Sometimes there is a reason to contract the services of wise, gray-haired older engineers and thier consulting firms. Not all of their judgement, experience and common sense can be conveyed in a few paragraphs on an "engineering hints" bulletin board....

The specification, design, installation and operation requirements of large heat exchangers involves financial risk for both you and your organization

Is this your first design effort for a large heat exchanger ?

-MJC

 
Go to this site and make some contacts.


or go to this site;


These guys have experience with Roberts type calandria as well as fallilng film tubular and plate types and PHE plate types.

The falling film plates use the direction change from down to upward flow for exit at the top of the vessel for separation of the large moisture droplets. Chevron vanes do the final mist elimination.

Google "GEA Ecoflex" to find a site where you can see how they do it.

The PHE plate types have to have a separator vessel after similar to your application.
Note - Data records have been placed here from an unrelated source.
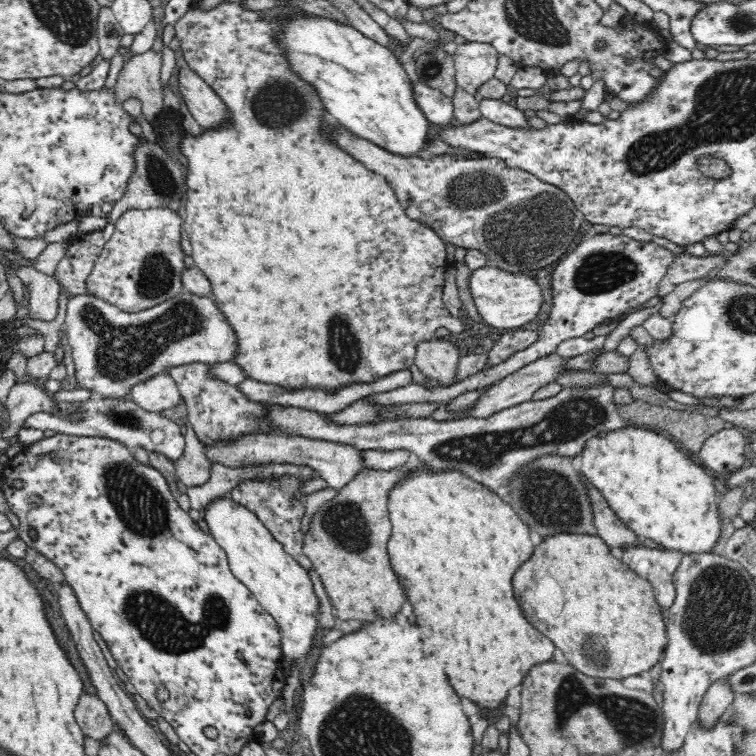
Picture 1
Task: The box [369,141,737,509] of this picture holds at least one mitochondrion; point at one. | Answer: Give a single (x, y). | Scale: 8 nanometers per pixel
(537, 229)

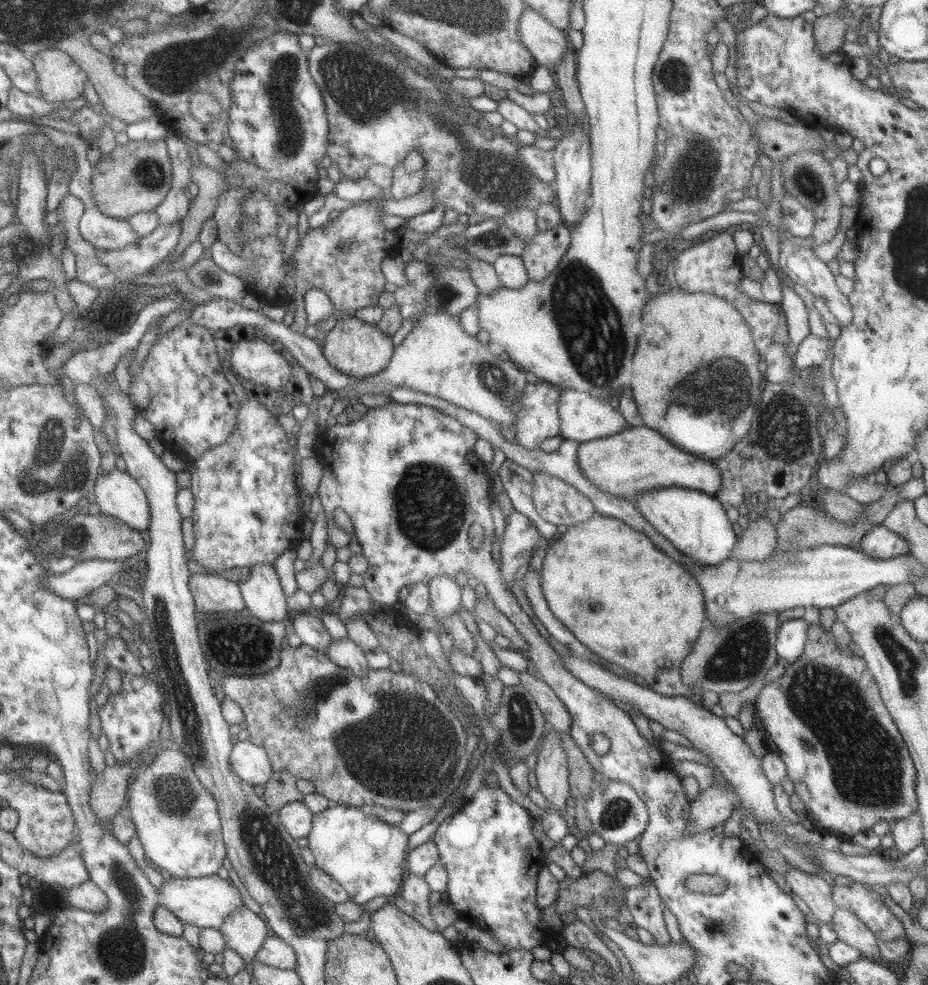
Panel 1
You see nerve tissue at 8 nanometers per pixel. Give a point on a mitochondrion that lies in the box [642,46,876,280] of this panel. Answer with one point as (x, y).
(696, 168)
They don't want carryover because it contains sugar solids which is product loss as well as a bloody mess.

You might find some information on the Ecoflex site or if not, google "Alfa Laval".

I used to design evaporators that used a similar evaporation stage as yours. We aimed our flash device down so that the vapor had to do almost a 180 degree turn to pass through the mesh ME's at the top of the chamber.

In your case, since you can't use mesh, you will have to use chevron types and maybe several stages if you want to get all the moisture out. Pay attention to the velocities and the face loadings.

I've rambled a bit, but I have done what you want to do as have the guys that lurk on the sites that I gave.

rmw
 
Hm, thanks for those.
MJC. Actually I am a "wise, gray-haired older engineer" - well maybe not all that wise, as I've not come across this exact configuration before! I'm only looking for real experience hints.
RMW. I'll try the sources you suggested - I've not seen the sugar one before. I'm flushing more experience from past plants in this company now. They had a big improvement about 20 years ago when they swapped a straight radial entry to a sort of single pipe distributor which basically points downwards. I think we'll end up with the tangential inlet design - it's hard to see how it could be worse than any other, it's just that it's not what to me is a "normal" cyclone configuration due to the high liquid load.